I ran a small non-profit organization in Roxbury for 15 years. We had just a few staff and a tight budget; salaries were not high. However, when one employee’s husband was diagnosed with cancer and went through challenging treatment, I gave her paid family leave. We could not afford to hire a replacement for that time and just covered her work with other employees. She made herself available for phone calls and questions when we needed her input.

A few years later when a younger employee became pregnant, we did the same, giving her three months of paid family leave and allowing her to ease back into the position part-time for a few weeks. Again, we could not afford to hire a replacement for three months.

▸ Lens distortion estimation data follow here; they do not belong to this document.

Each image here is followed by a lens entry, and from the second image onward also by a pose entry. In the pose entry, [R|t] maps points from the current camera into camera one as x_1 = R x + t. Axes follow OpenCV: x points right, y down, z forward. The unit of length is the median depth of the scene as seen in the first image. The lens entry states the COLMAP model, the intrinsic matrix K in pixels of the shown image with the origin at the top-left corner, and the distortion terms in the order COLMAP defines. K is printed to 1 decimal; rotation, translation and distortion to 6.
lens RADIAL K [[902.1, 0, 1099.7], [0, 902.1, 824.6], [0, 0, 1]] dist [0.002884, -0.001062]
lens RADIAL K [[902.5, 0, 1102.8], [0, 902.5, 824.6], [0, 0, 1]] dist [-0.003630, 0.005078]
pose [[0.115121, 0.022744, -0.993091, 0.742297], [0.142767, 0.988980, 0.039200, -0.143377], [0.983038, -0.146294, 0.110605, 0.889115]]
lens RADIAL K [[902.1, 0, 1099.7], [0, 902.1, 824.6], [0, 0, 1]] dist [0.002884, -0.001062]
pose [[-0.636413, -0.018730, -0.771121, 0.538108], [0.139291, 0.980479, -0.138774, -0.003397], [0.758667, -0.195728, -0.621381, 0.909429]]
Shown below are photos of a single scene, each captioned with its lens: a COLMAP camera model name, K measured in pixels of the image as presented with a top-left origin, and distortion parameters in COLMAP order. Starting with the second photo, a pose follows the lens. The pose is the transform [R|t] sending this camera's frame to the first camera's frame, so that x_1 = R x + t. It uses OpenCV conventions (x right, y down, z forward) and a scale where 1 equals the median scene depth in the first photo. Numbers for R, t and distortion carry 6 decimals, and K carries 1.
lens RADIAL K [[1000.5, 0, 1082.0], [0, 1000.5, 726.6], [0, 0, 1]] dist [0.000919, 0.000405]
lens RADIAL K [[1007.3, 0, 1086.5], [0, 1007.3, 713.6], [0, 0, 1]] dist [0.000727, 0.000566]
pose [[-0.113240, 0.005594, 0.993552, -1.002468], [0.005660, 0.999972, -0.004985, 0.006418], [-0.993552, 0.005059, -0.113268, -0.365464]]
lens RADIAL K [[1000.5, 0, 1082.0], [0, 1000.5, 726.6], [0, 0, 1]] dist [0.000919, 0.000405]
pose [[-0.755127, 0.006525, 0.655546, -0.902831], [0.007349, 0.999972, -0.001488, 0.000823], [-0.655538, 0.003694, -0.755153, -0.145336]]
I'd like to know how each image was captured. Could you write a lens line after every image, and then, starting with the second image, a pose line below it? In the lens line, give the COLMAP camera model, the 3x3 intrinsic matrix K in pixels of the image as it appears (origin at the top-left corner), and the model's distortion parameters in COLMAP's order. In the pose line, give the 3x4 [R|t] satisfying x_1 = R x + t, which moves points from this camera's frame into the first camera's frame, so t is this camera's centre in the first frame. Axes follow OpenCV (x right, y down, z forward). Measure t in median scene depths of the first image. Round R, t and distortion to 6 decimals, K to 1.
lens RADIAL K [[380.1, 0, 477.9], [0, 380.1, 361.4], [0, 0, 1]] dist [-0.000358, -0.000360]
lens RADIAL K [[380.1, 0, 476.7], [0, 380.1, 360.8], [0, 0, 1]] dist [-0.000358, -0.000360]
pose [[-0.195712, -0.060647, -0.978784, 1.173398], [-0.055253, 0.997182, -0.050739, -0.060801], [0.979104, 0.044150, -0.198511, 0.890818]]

Although it was a burden on staff in the office, we were committed to supporting members of our team. It strengthened their dedication to the organization and brought long-term gains in terms of our capacity to keep talented, skilled staff.

What would have been great at the time is a state medical leave insurance fund like that proposed in Raise Up Massachusetts’ paid leave bill. By paying benefits to employees who were taking leave, it would have allowed us to save money and hire a temp for some office work while an employee was on leave. I also know that most employers would not offer paid leave without being required to contribute to such a fund.

After the birth of my two children and when my mother was in hospice, I was lucky to be in flexible workplaces, but in exchange for flexible days I worked nights and weekends at home, in the office, and in the community so that I could be with my newborns and my elderly mother a few days each week when other family members were not available to help with care.

Everyone should have the opportunity to take the time they need, and small businesses and non-profits should be able to join together in a paid leave insurance program to help us offer this critical benefit.